POST-EFFECTIVE AMENDMENT NO. 1 TO REGISTRATION STATEMENT ON FORM S-8
PART II
ITEM 3. INCORPORATION OF DOCUMENTS BY REFERENCE.
8x8, Inc. (the "Registrant") hereby incorporates by reference into
this Registration Statement the following documents and information heretofore
filed with the Securities and Exchange Commission (the "Commission") by the
Registrant:
1. The Registrant's Annual Report on Form 10-K for the year ended
March 31, 2001, filed pursuant to Section 13(a) of the
Securities Exchange Act of 1934, as amended (the "Exchange
Act").
2. The description of Registrant's Common Stock contained in the
Registrant's Registration Statement on Form 8-A (File No.
000-21783) pursuant to Section 12 of the Exchange Act,
including any amendment or report filed for the purpose of
updating such description.

Records shown:
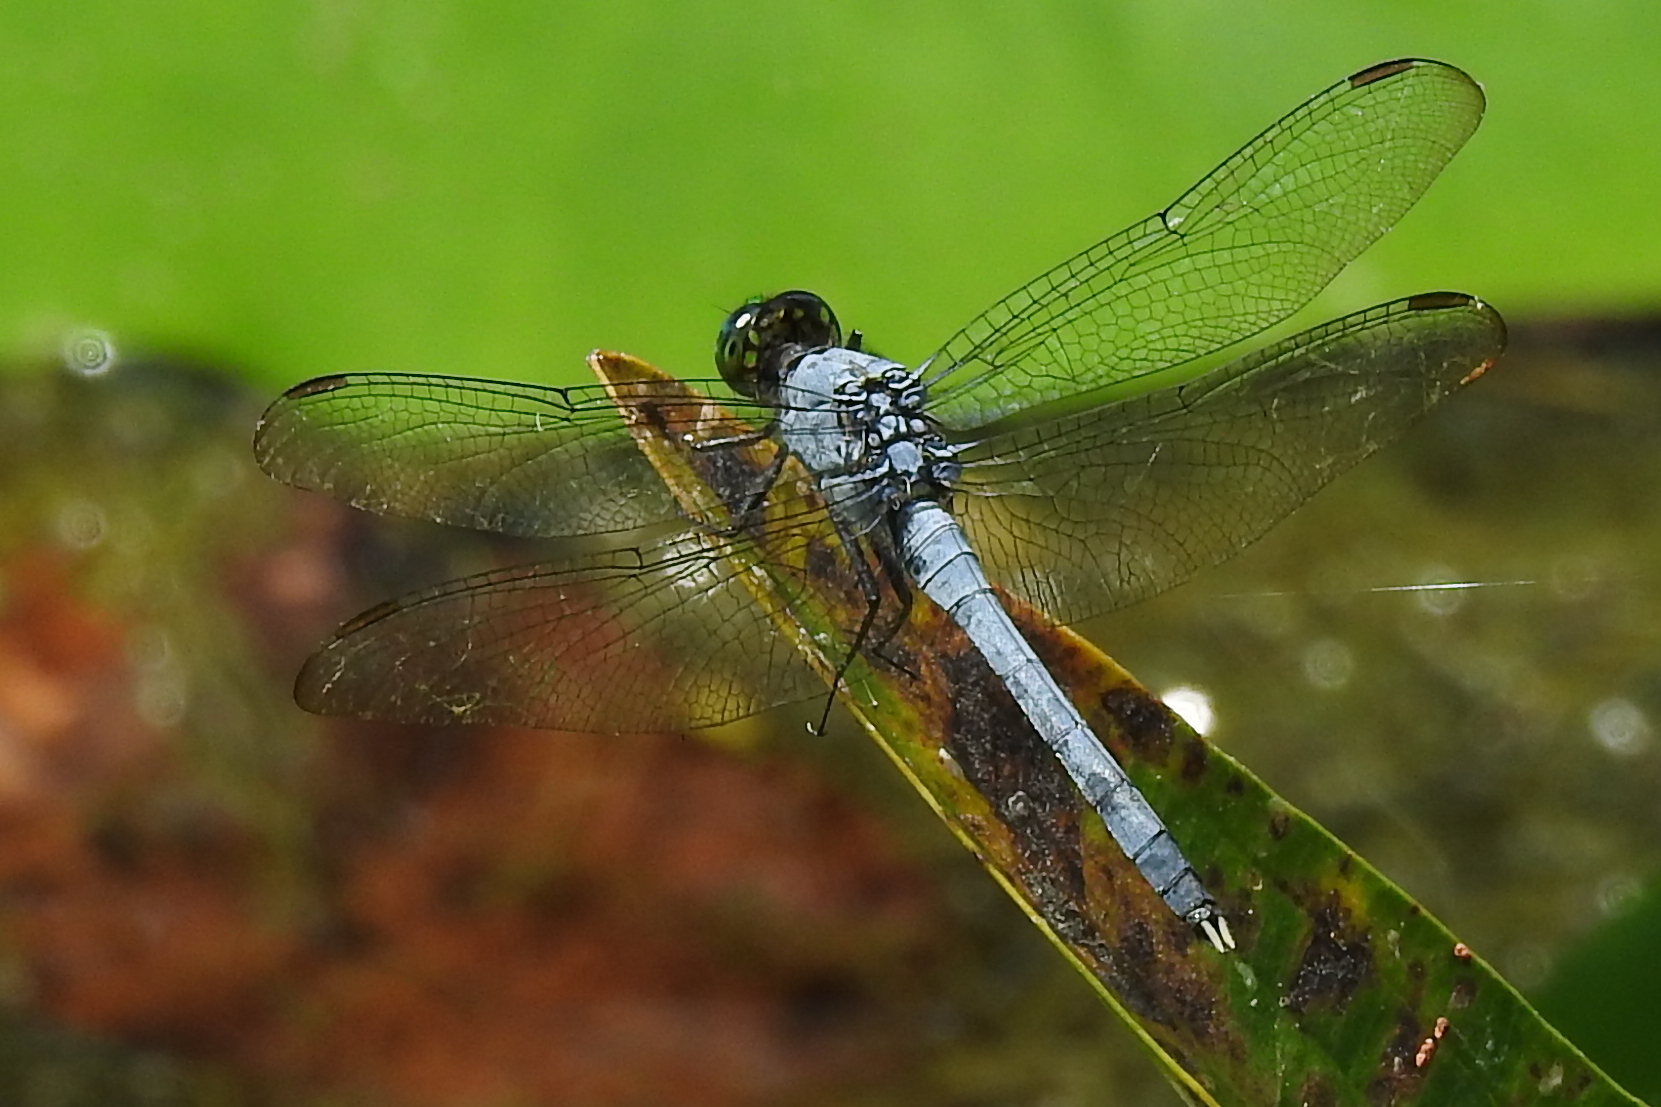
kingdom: Animalia
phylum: Arthropoda
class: Insecta
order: Odonata
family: Libellulidae
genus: Erythemis
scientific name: Erythemis simplicicollis
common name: Eastern pondhawk
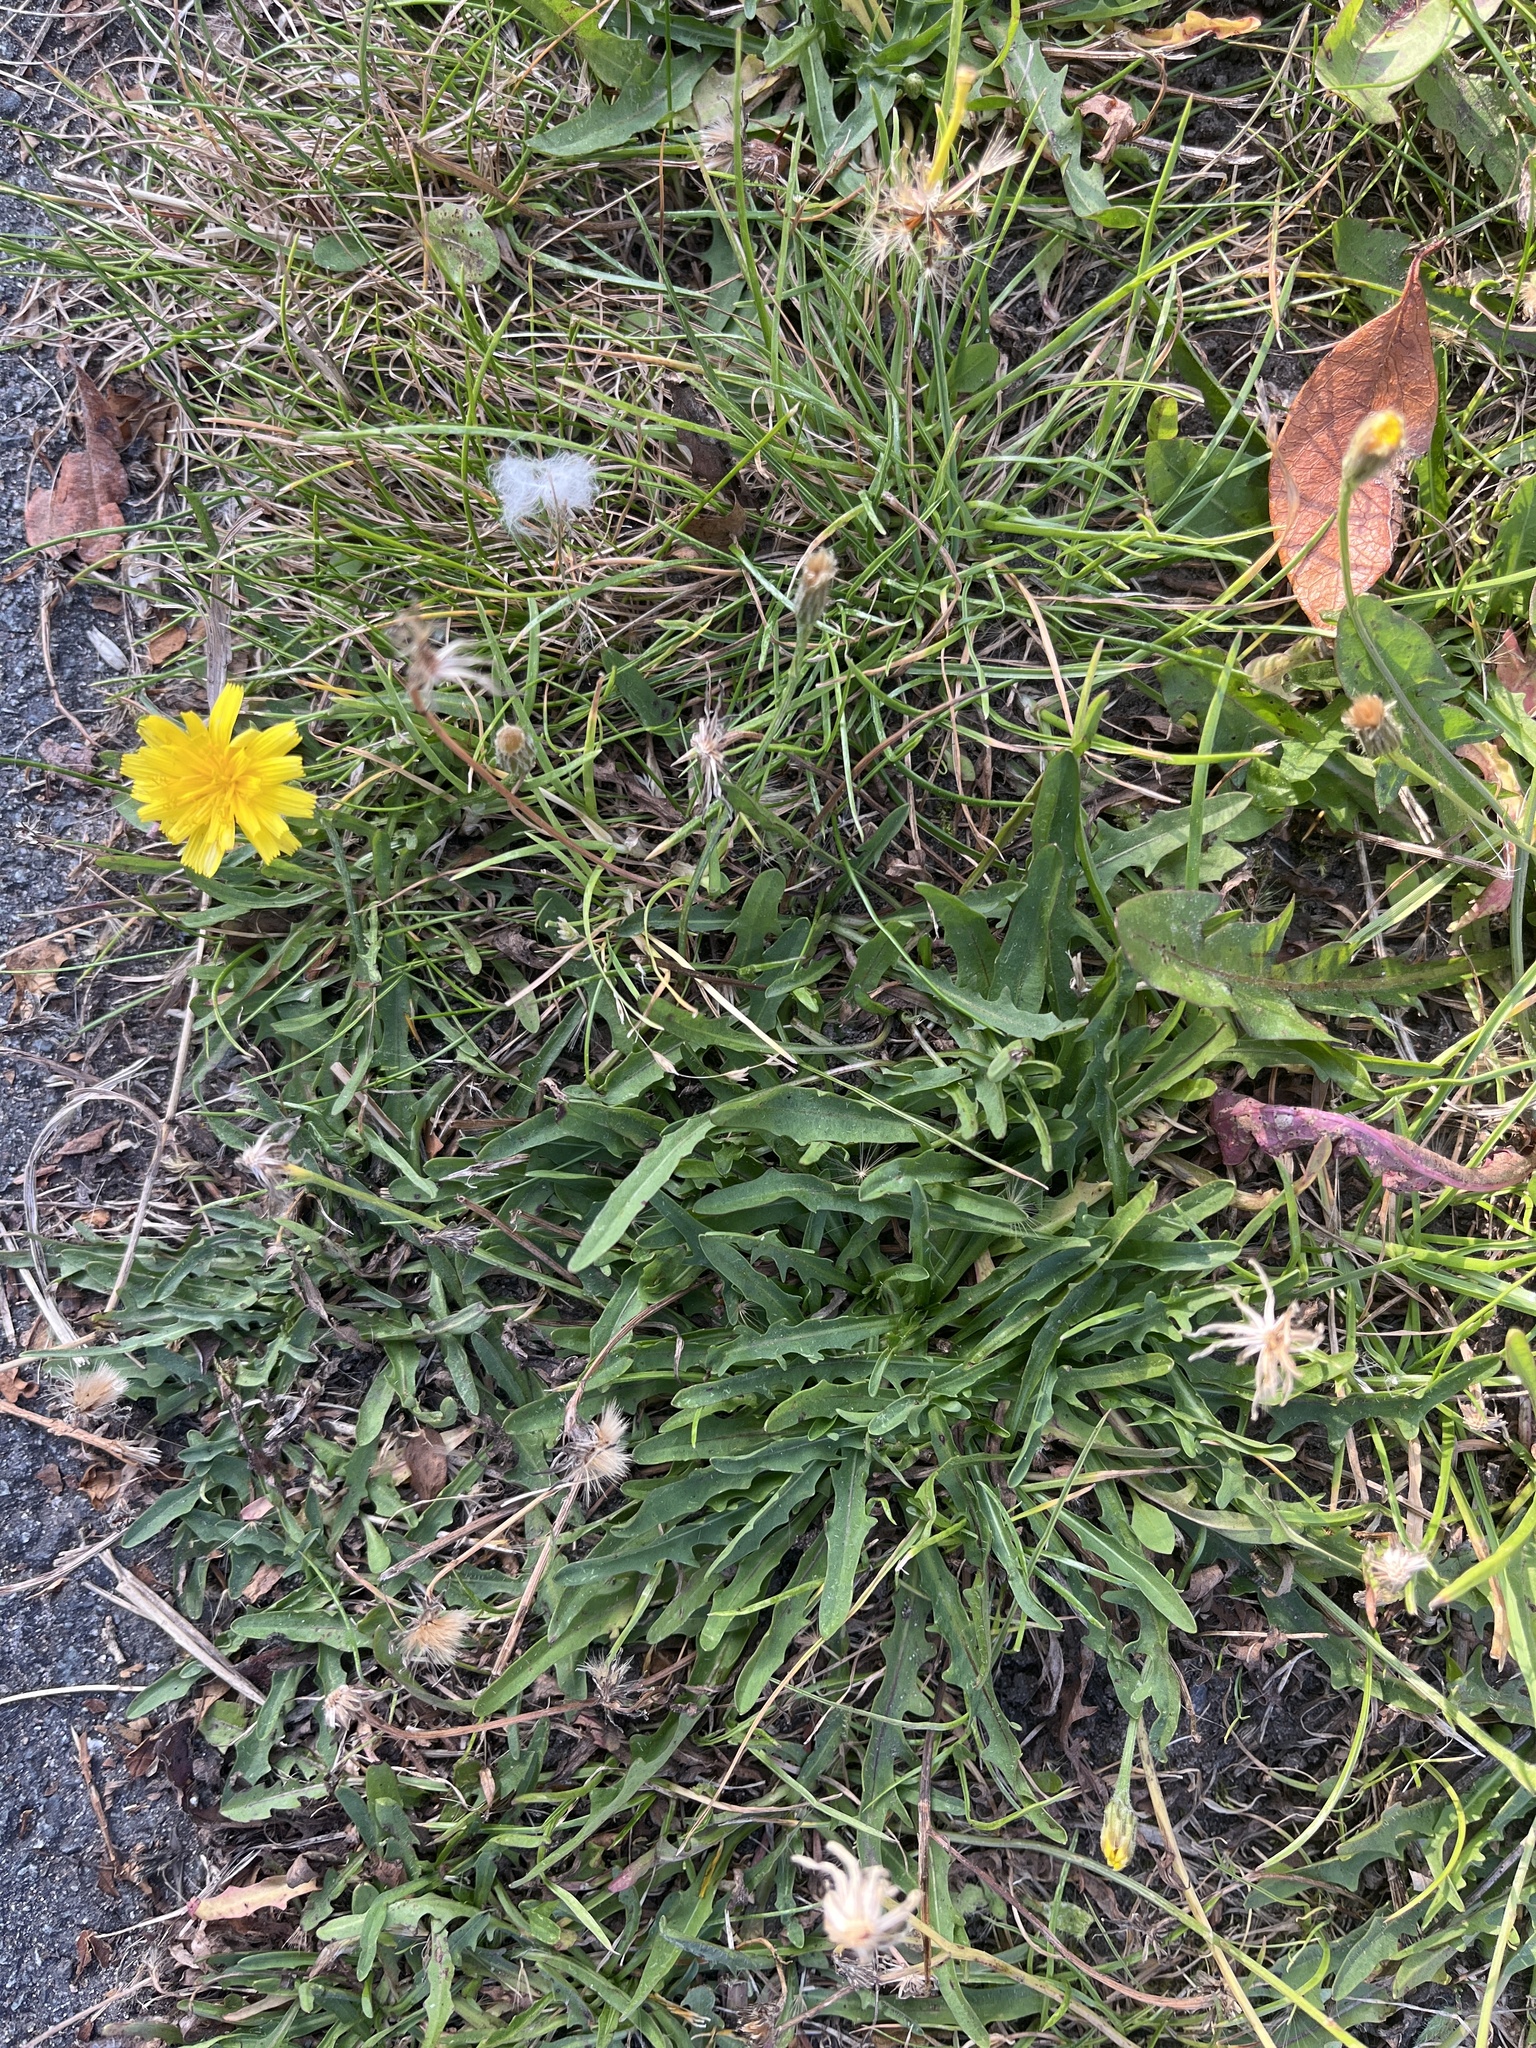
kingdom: Plantae
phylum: Tracheophyta
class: Magnoliopsida
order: Asterales
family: Asteraceae
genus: Scorzoneroides
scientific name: Scorzoneroides autumnalis
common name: Autumn hawkbit
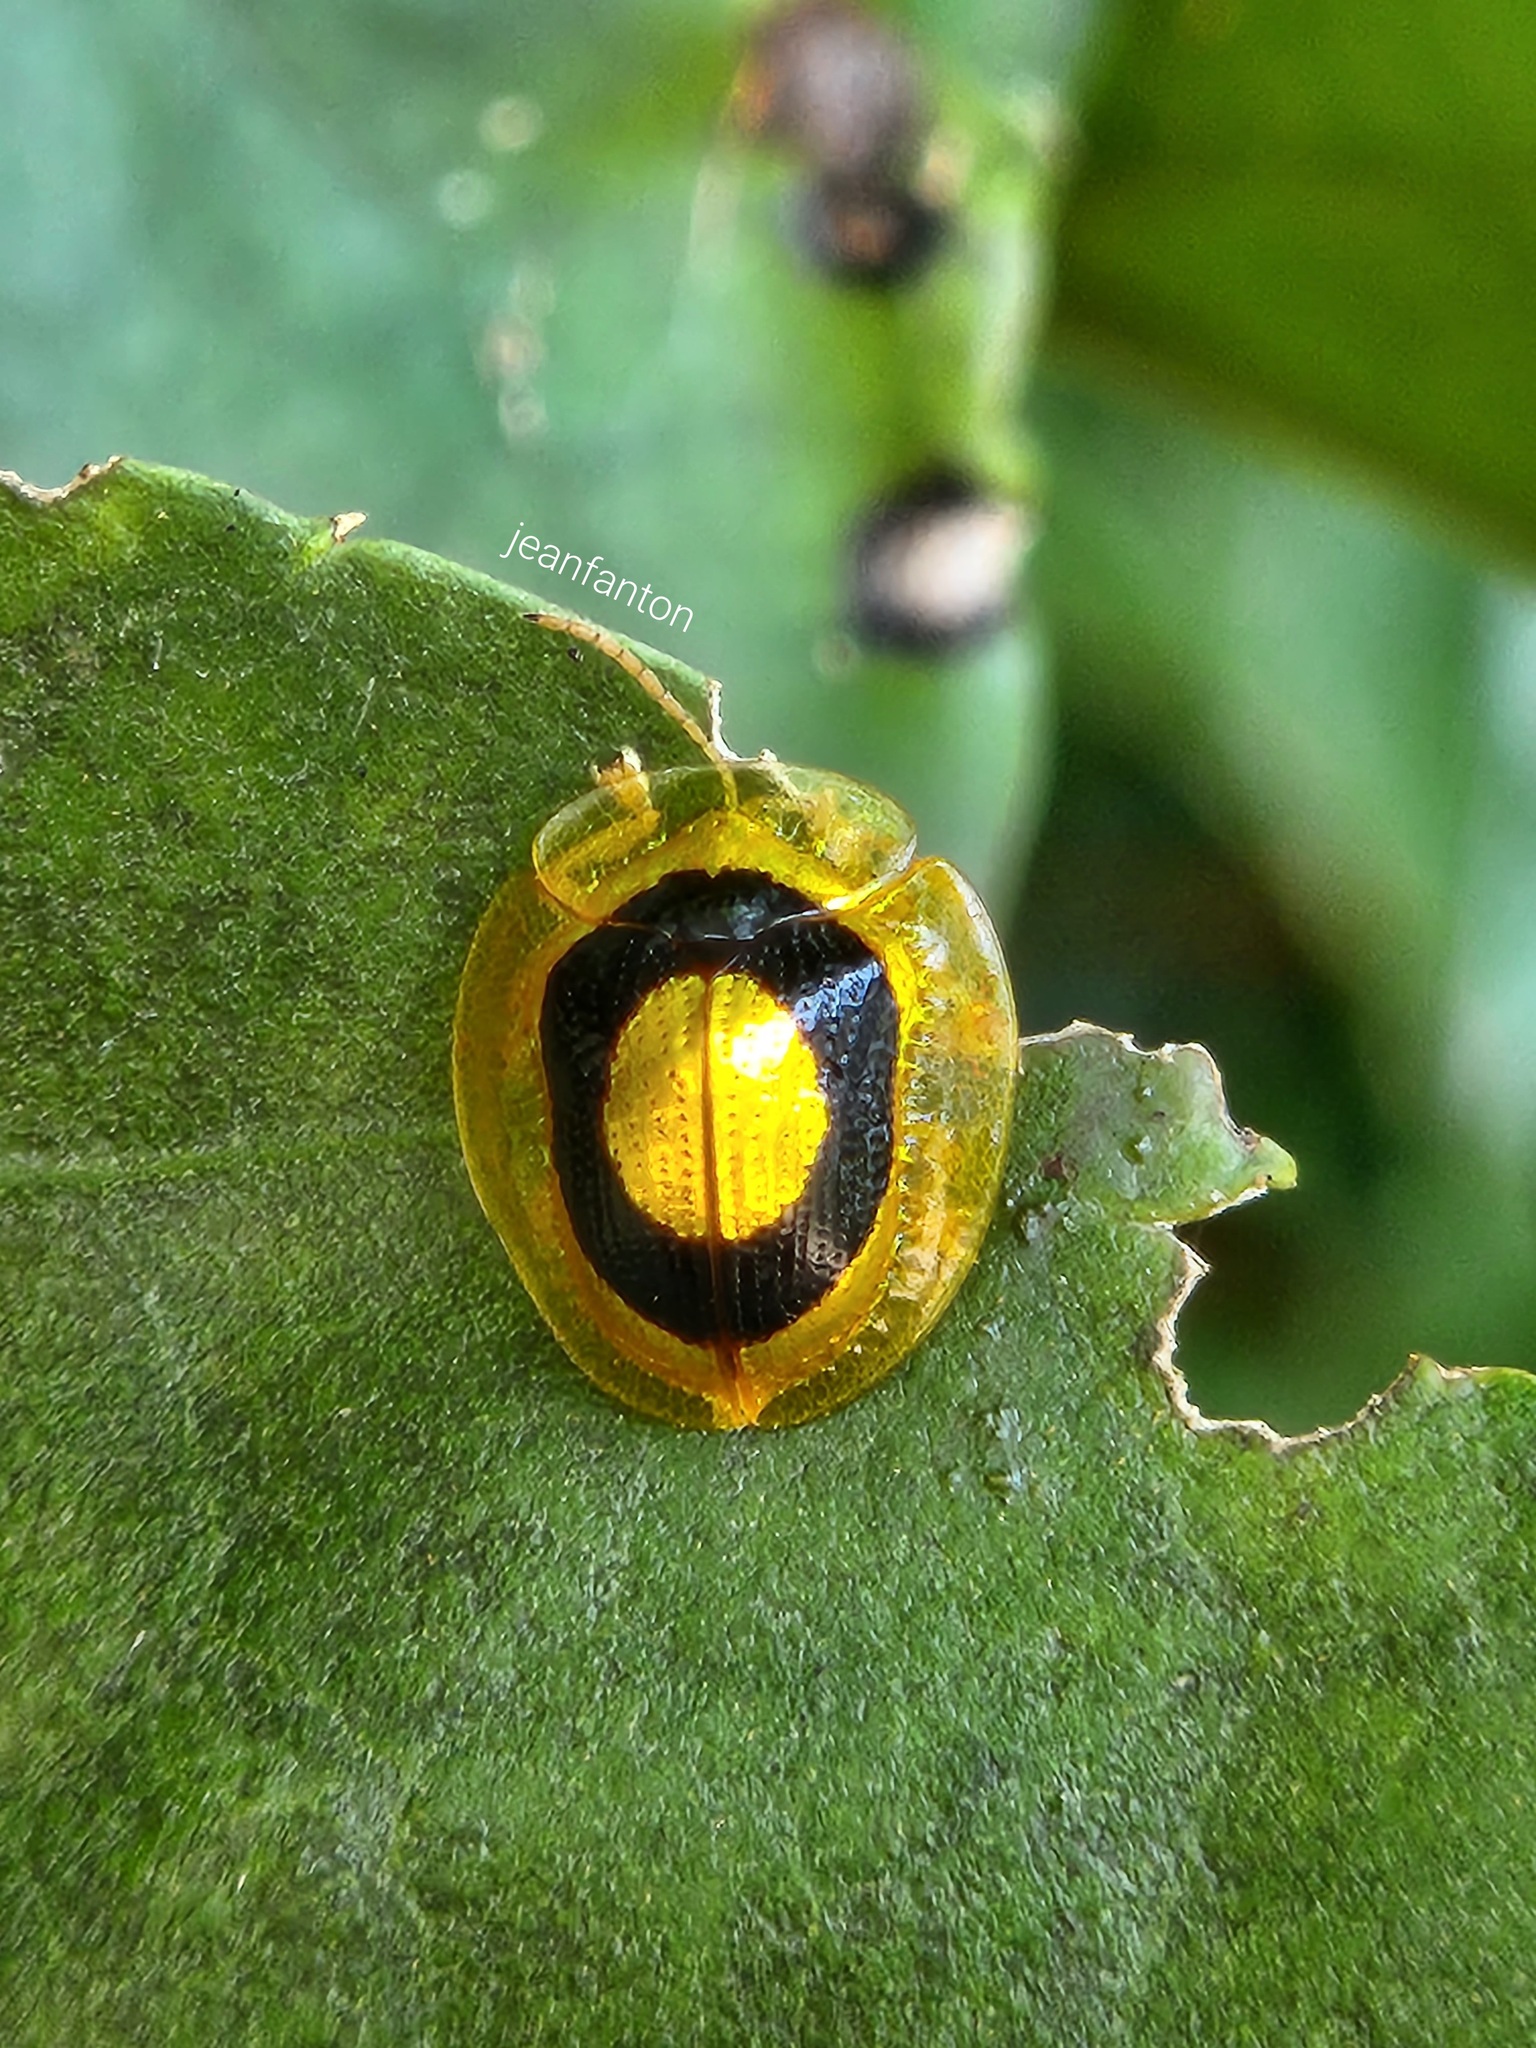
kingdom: Animalia
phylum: Arthropoda
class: Insecta
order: Coleoptera
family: Chrysomelidae
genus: Charidotis
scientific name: Charidotis circumducta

Task details:
Could you repeat the stretch of the 8x8 registration statement above from "POST-EFFECTIVE AMENDMENT NO." through "8-A (File No.", replacing "Annual Report" with "Quarterly Report"?

The response:
POST-EFFECTIVE AMENDMENT NO. 1 TO REGISTRATION STATEMENT ON FORM S-8
PART II
ITEM 3. INCORPORATION OF DOCUMENTS BY REFERENCE.
8x8, Inc. (the "Registrant") hereby incorporates by reference into
this Registration Statement the following documents and information heretofore
filed with the Securities and Exchange Commission (the "Commission") by the
Registrant:
1. The Registrant's Quarterly Report on Form 10-K for the year ended
March 31, 2001, filed pursuant to Section 13(a) of the
Securities Exchange Act of 1934, as amended (the "Exchange
Act").
2. The description of Registrant's Common Stock contained in the
Registrant's Registration Statement on Form 8-A (File No.